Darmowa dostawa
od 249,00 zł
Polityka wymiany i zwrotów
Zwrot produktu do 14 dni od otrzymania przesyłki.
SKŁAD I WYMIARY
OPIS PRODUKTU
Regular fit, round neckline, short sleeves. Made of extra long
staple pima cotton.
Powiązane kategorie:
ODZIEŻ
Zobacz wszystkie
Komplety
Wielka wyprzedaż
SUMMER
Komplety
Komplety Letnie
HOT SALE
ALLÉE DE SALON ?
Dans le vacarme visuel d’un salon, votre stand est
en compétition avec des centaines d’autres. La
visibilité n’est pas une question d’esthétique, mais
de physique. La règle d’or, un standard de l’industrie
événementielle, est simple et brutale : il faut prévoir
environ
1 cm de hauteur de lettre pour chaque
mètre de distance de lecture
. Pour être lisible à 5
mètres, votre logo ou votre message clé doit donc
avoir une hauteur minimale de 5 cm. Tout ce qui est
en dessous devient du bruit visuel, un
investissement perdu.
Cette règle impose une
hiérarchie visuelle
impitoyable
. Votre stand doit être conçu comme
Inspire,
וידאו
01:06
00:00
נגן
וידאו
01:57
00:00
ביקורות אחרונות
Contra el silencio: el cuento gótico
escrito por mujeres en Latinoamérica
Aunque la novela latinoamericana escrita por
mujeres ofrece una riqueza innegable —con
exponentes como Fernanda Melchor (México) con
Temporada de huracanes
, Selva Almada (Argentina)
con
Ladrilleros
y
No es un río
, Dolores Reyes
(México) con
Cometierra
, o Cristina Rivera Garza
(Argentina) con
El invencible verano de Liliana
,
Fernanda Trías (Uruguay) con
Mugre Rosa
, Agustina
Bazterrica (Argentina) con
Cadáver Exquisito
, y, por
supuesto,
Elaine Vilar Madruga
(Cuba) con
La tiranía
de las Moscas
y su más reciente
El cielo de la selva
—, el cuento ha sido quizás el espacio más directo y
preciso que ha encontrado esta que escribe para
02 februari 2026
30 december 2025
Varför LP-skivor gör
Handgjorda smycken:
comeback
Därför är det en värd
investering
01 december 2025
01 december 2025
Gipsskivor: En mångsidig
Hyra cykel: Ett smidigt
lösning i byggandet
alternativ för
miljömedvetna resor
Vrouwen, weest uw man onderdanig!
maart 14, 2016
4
* * * * * * * * *
Filter the records for the word "Fernanda" and show every line that has it.

exponentes como Fernanda Melchor (México) con
Fernanda Trías (Uruguay) con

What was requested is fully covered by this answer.